I couldn’t see where your interpolate() function was used in nr_splines.stan. But you should be able to constrain the knots to be ordered so you don’t have to do a rejection test. If that ever fires, it means Stan’s devolving to rejection sampling, which is not good for efficiency or robustness.

What led you to rewrite all the numerics here? Was the simple vectorized log-sum-exp too inaccurate in some places? And if you are going to do different kinds of summation, Kahan summation is the usual approach. We would have included it if it had ever become an issue for anyone. So I’m very curious about this example. If you do need to sort, we have a fast built-in quick sort that should be much more performant than writing your own heap sort.

You may be thinking of @spinkney’s GitHub - spinkney/helpful_stan_functions · GitHub

Oh no no, don’t apologize for a lack of spline routines! There’s so many different variants out there it’d be silly to incorporate one. Kharratzadeh’s semi-official natural spline code just wasn’t cutting it for my use case.

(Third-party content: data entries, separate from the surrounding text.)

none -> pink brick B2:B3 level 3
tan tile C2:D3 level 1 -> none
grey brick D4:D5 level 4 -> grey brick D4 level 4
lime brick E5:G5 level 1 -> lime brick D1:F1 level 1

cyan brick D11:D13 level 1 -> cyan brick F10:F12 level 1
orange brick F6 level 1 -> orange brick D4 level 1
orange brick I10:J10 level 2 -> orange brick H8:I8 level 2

Statistics Canada groups mortality data into different age demographics than the Public Health Agency of Canada’s drug poisoning mortality data. Rather than fudge something, I fit a density spline to the PHA data with a C^1-continuous exponential welded onto it:

demographic_spline.preview640×320 8.07 KB

See what I mean? As luck would have it, though, I had a C++ re-implementation of Numerical Recipes’ cubic spline code in my back pocket, I just needed to rewrite it in Stan and add code for integration. It quickly became a core utility through all my models, and not just because of its flexibility. A preview of what will probably become my next paper:

There’s good reason it made it into NR, the algorithm’s dang quick. I can only beat it by writing custom sparse matrix code tuned to spline interpolation (deboor_sparse uses Stan’s internal sparse matrix routines instead, hence the relative sluggishness). Alas, these splines don’t perform nearly as well when in transformed parameters, which explains the code for Mitchell-Netravli B-splines.

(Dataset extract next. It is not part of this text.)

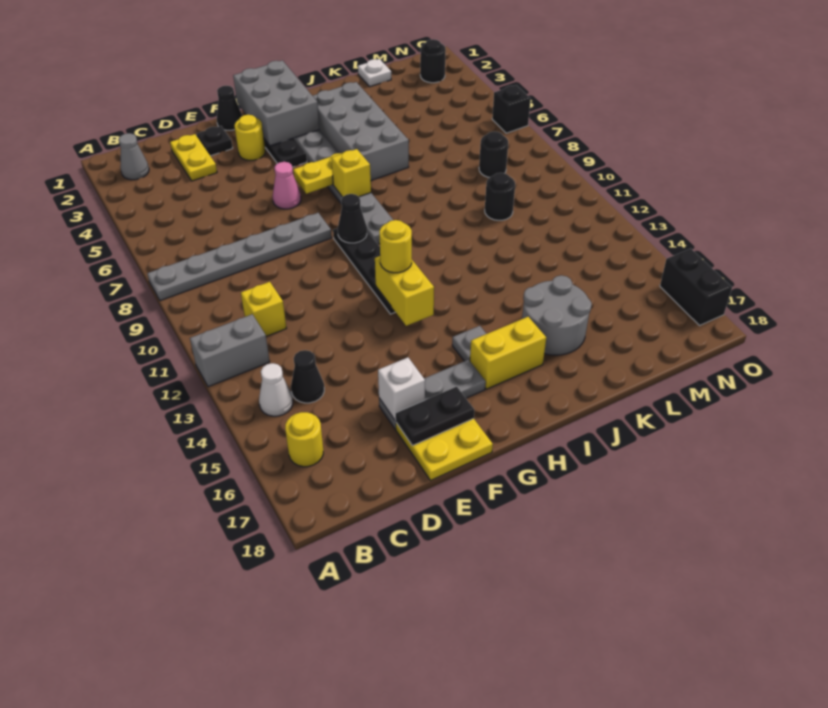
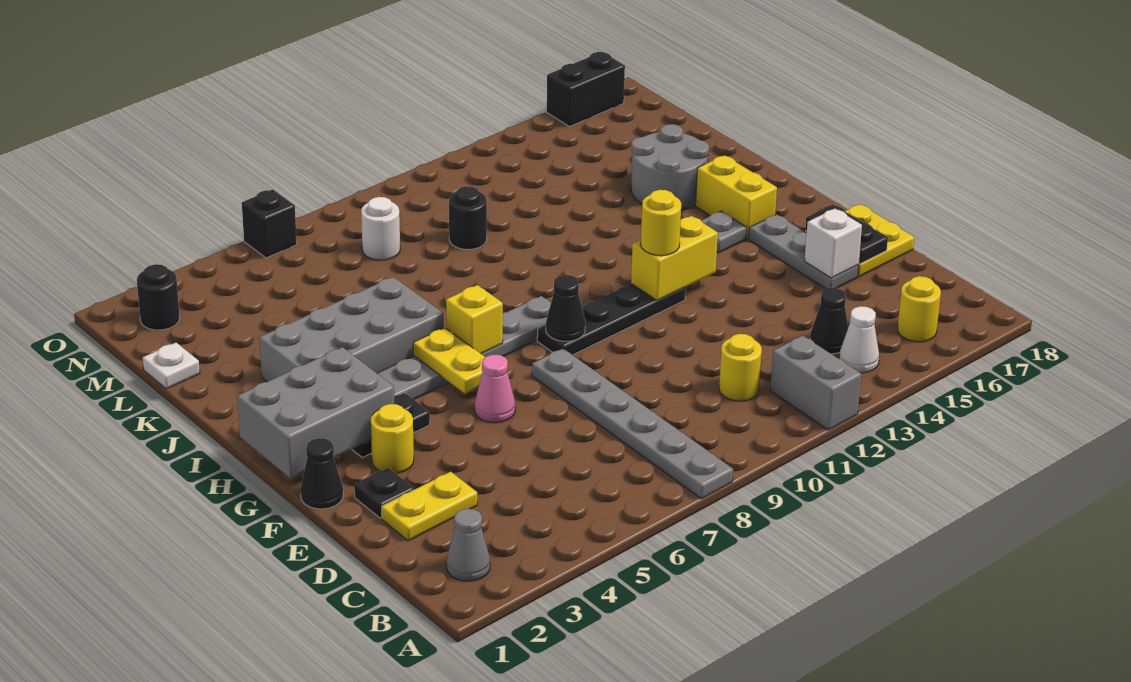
yellow brick C11 level 1 -> yellow round brick C11 level 1
black round brick M8 level 1 -> white round brick M8 level 1

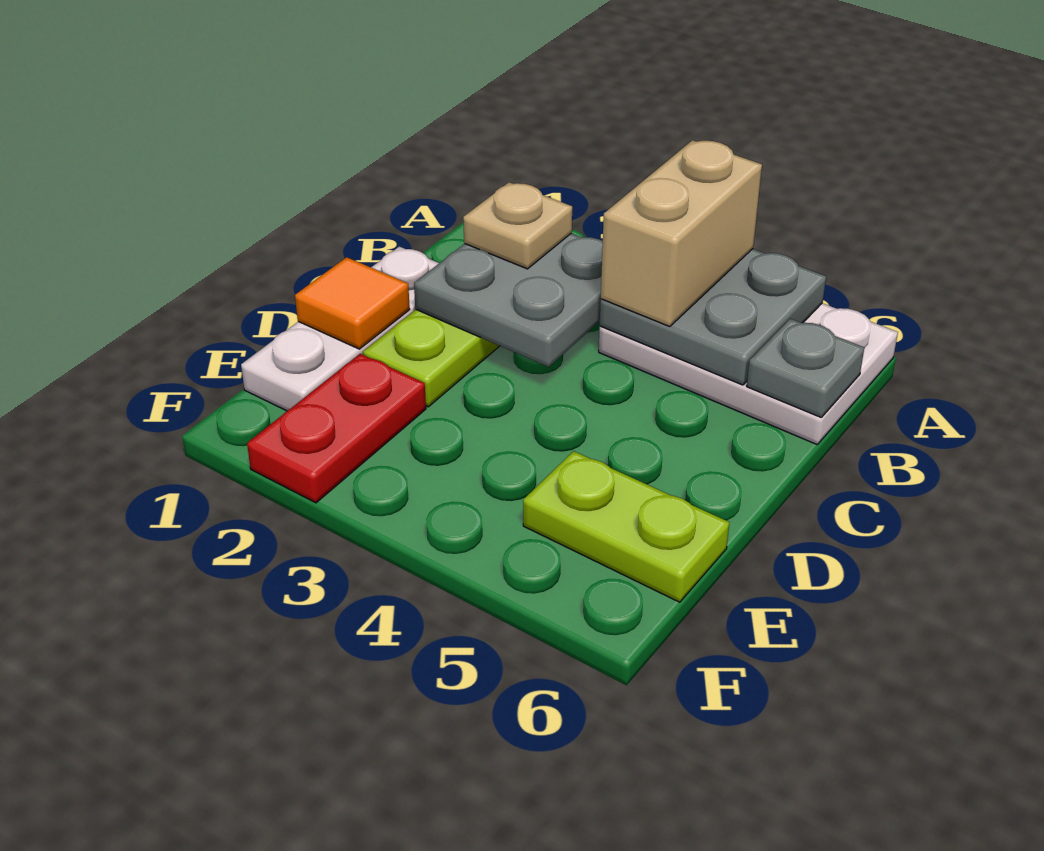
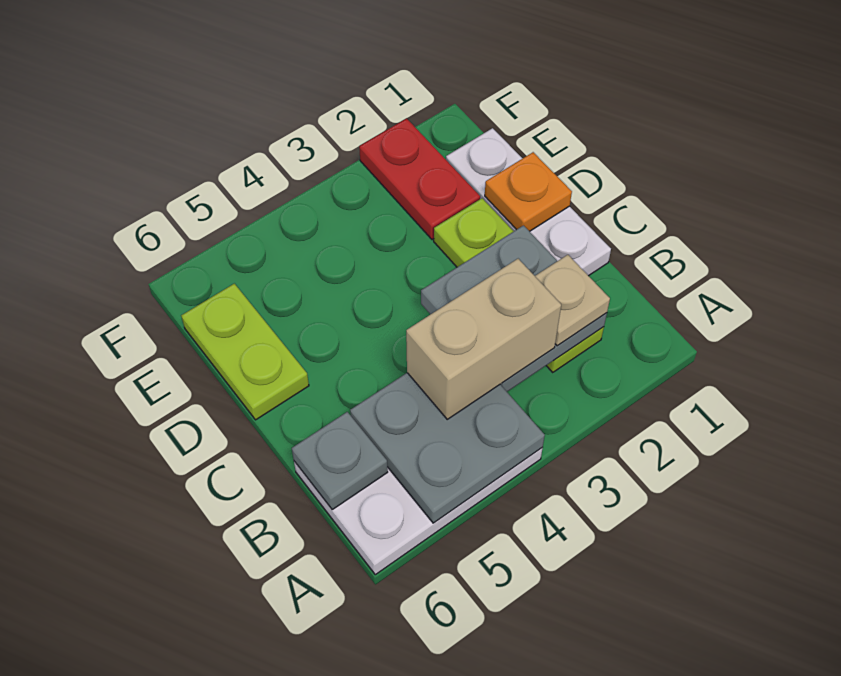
tan brick A4:B4 level 3 -> tan brick B3:B4 level 3
orange tile D1 level 2 -> orange plate D1 level 2
lime plate E5:E6 level 1 -> lime plate D6:E6 level 1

interpolate() is only ever used in excess_deaths.stan, alas, the Python equivalent gets far more of a workout.

As for why heaps are there, I originally didn’t think log_sum_exp() was vectorized, and I was paranoid that summing together log likelihoods would quickly lead to lost precision. I’ll spare you the full rollercoaster, but I eventually worked out that heaps + non-vectorized log_sum_exp() is indeed more precise than vectorized log_sum_exp()… but only ~50% of the time (and log_sum_exp() was more precise maybe a quarter of the time?!), and only for the last digit or two, plus my routine was 100x slower. Whoops! Why not use the internal sort? My algorithm was only adding one new value to an otherwise sorted list, and it only ever needed the smallest value, so on paper heaps would be more performant.

The implementation of Kahan-Babuška in there was a fallback in case my heap-based solution turned out to be annoyingly more precise than vectorized log_sum_exp(). Since it wasn’t, I never wound up using that code.

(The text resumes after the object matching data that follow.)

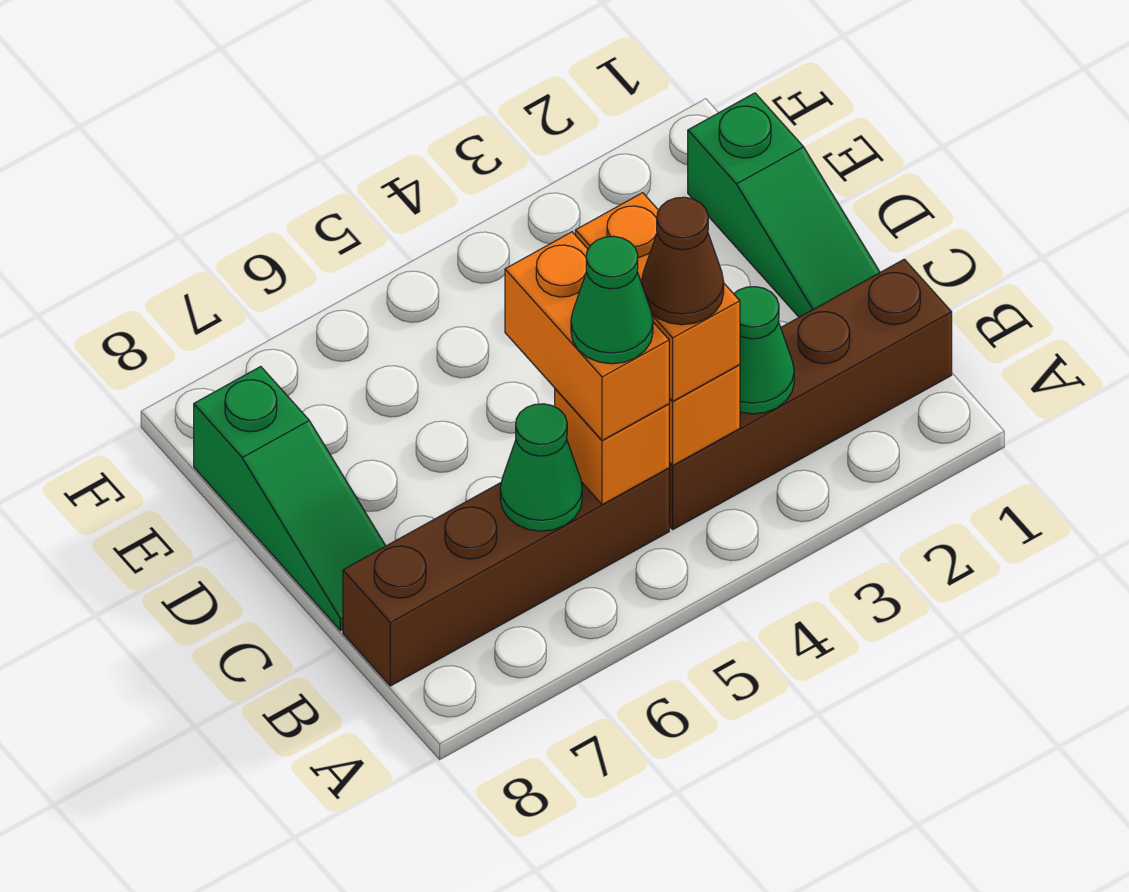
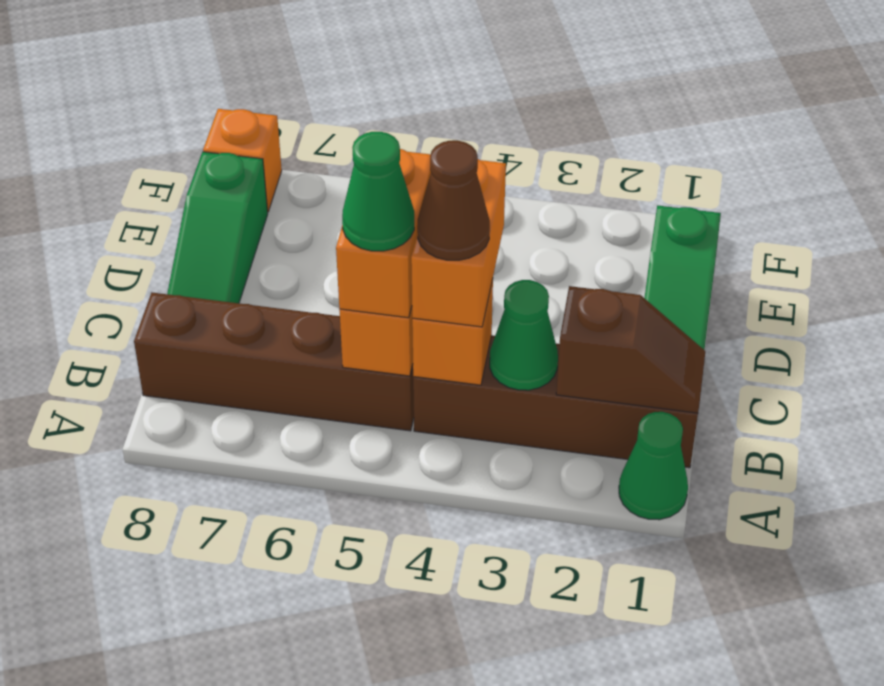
none -> brown slope B1:B2 level 2 top 2
green cone B6 level 2 -> green cone A1 level 1
none -> orange brick F8 level 1

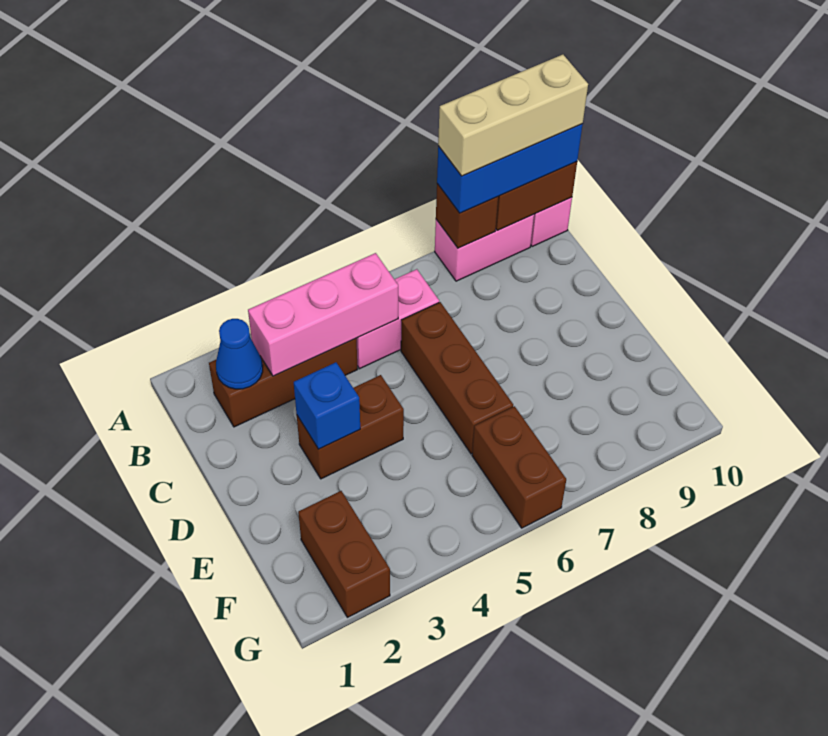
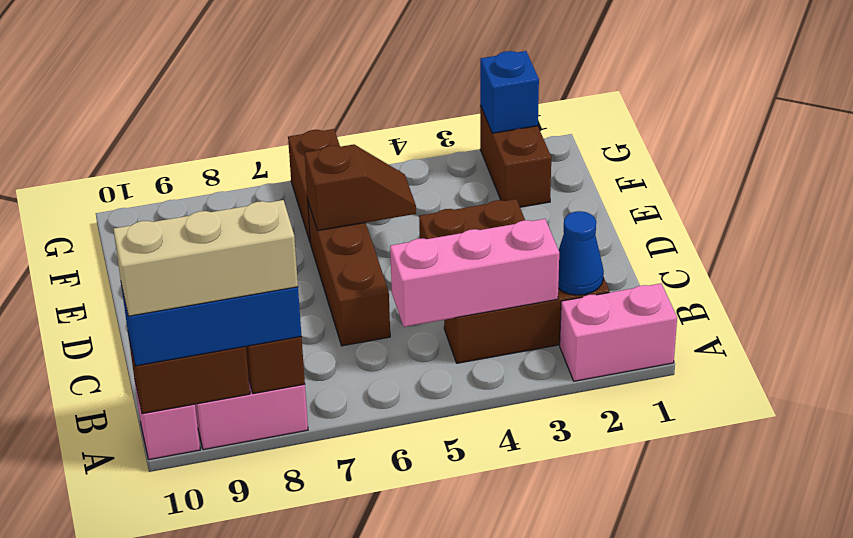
pink brick B5:B6 level 1 -> pink brick A1:A2 level 1
blue brick D3 level 2 -> blue brick G2 level 2
none -> brown slope E5:E6 level 2 top 6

The reservoir sampling code came from fitting functions to a posterior. Without some form of sub-sampling, the model section would have been crushed with roughly 2,960,000 evaluations. But I also didn’t want to include the same sample twice, and for the time axis I also wanted a stratified sub-sample. The former I wrote for fun (there’s more efficient routines out there, but you can get away with a lot in transformed data), the latter because I couldn’t find an existing algorithm.

Those other bits of code probably won’t get nearly as much use as the spline routines, but the code was always going to be released under an open-source license. It made more sense to keep it in place, even if I wound up doing something else, just in case someone else could make use of it.

That’s the one! A shame it doesn’t seem very active, but no matter. I’ll fire off a PR in the next day or two.